● **Task statement**: Leave every picture behind and copy the rest of the entries below exactly.

● **Collection entries**:
_ _ _
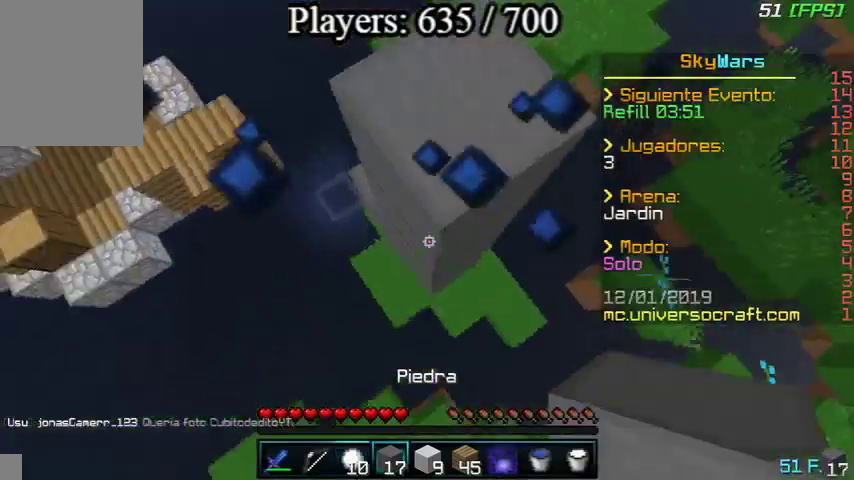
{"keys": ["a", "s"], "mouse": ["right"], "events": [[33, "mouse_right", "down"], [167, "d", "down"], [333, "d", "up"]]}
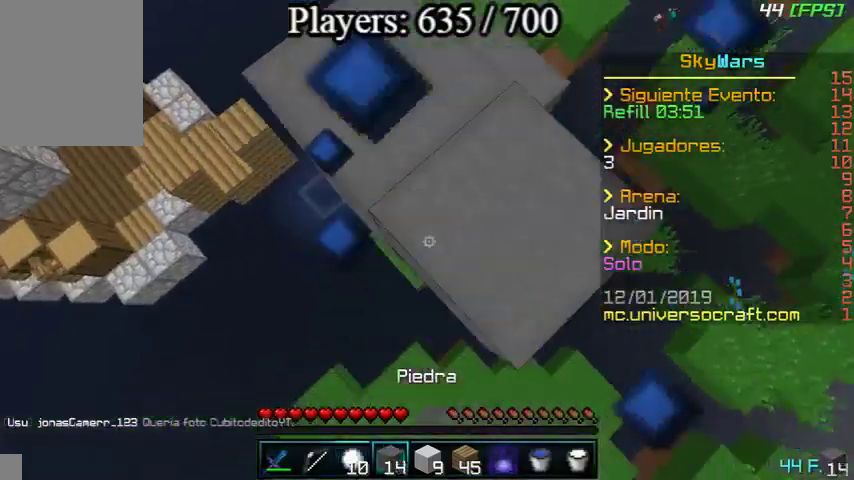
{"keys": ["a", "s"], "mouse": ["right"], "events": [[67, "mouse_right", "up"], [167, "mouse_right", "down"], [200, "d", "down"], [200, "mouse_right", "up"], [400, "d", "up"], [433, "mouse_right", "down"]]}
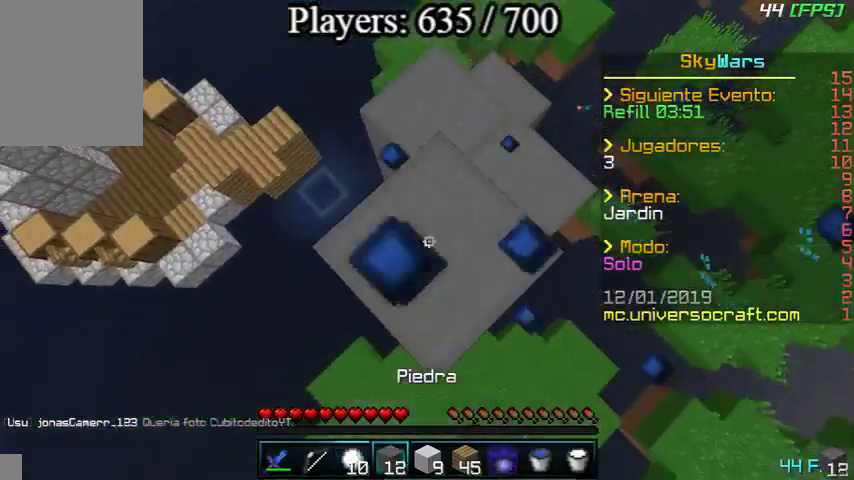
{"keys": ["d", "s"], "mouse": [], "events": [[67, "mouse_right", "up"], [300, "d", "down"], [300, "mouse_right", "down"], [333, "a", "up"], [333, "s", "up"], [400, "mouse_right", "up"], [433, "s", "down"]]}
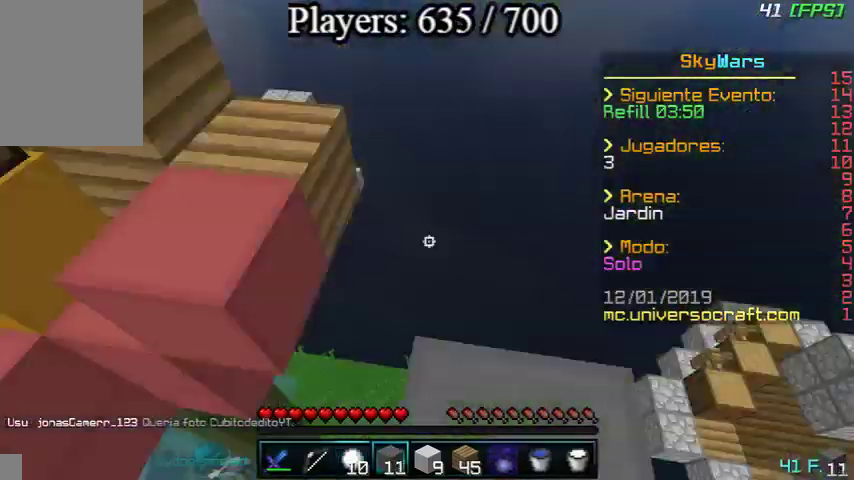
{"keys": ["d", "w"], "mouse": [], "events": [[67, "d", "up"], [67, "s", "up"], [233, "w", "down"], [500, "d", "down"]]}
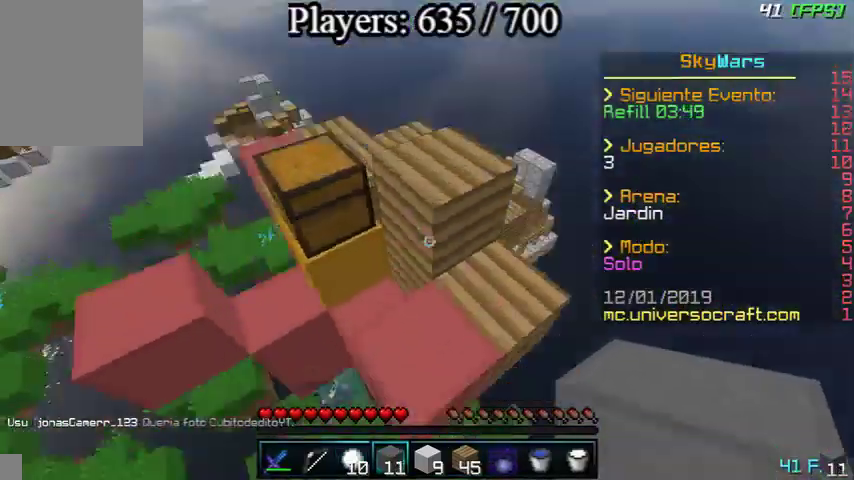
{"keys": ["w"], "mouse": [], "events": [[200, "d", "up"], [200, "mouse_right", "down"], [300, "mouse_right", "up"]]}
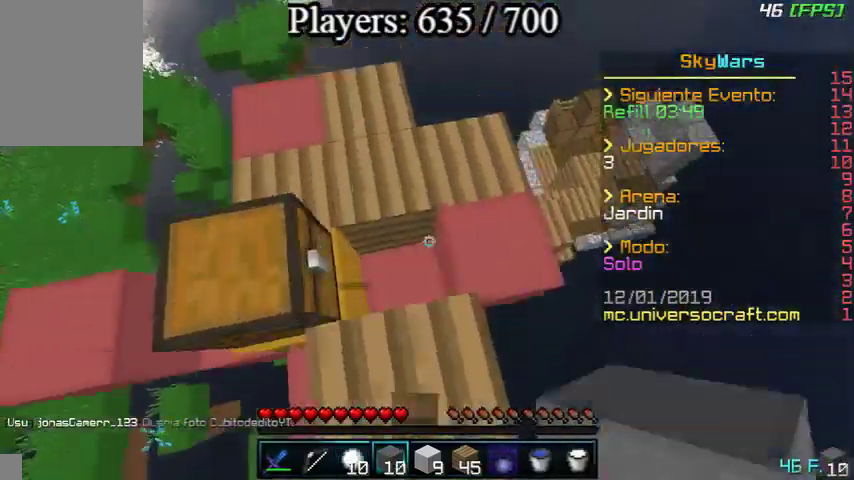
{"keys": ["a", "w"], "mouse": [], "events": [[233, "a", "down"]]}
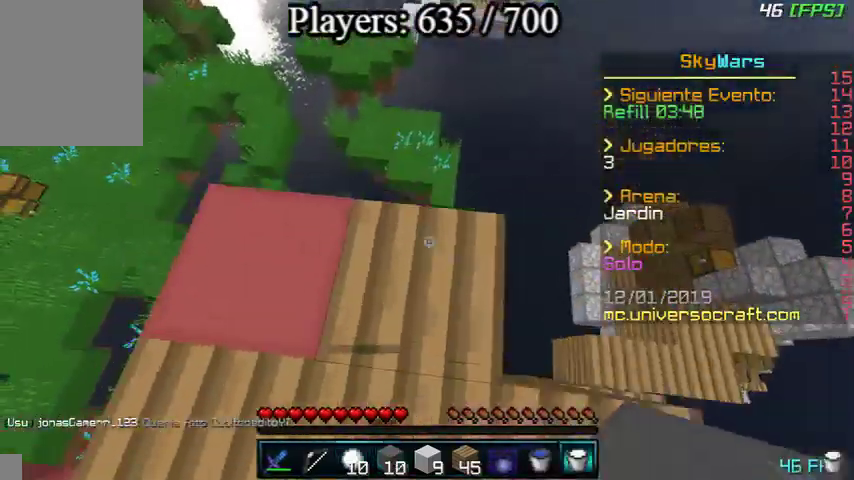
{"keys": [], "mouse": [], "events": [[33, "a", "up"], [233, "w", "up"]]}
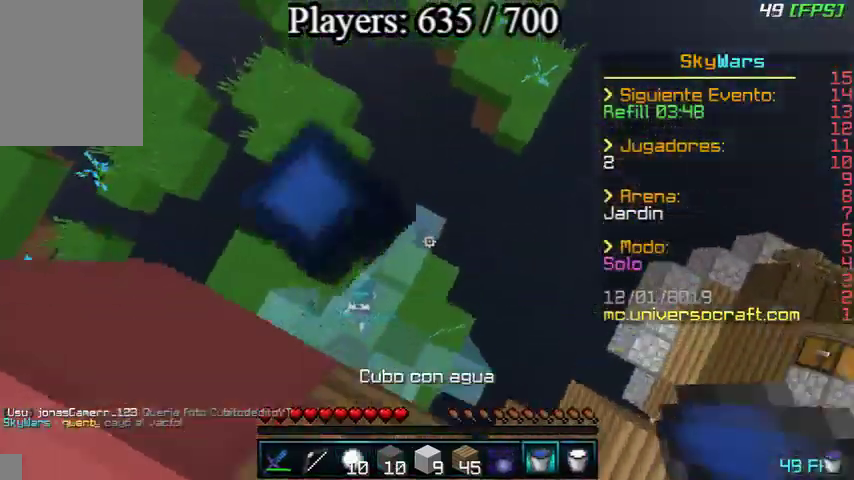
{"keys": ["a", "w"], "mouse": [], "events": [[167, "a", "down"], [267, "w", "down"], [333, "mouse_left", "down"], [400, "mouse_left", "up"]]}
_ _ _
● **Task response**:
{"keys": ["a", "s"], "mouse": ["right"], "events": [[33, "mouse_right", "down"], [167, "d", "down"], [333, "d", "up"]]}
{"keys": ["a", "s"], "mouse": ["right"], "events": [[67, "mouse_right", "up"], [167, "mouse_right", "down"], [200, "d", "down"], [200, "mouse_right", "up"], [400, "d", "up"], [433, "mouse_right", "down"]]}
{"keys": ["d", "s"], "mouse": [], "events": [[67, "mouse_right", "up"], [300, "d", "down"], [300, "mouse_right", "down"], [333, "a", "up"], [333, "s", "up"], [400, "mouse_right", "up"], [433, "s", "down"]]}
{"keys": ["d", "w"], "mouse": [], "events": [[67, "d", "up"], [67, "s", "up"], [233, "w", "down"], [500, "d", "down"]]}
{"keys": ["w"], "mouse": [], "events": [[200, "d", "up"], [200, "mouse_right", "down"], [300, "mouse_right", "up"]]}
{"keys": ["a", "w"], "mouse": [], "events": [[233, "a", "down"]]}
{"keys": [], "mouse": [], "events": [[33, "a", "up"], [233, "w", "up"]]}
{"keys": ["a", "w"], "mouse": [], "events": [[167, "a", "down"], [267, "w", "down"], [333, "mouse_left", "down"], [400, "mouse_left", "up"]]}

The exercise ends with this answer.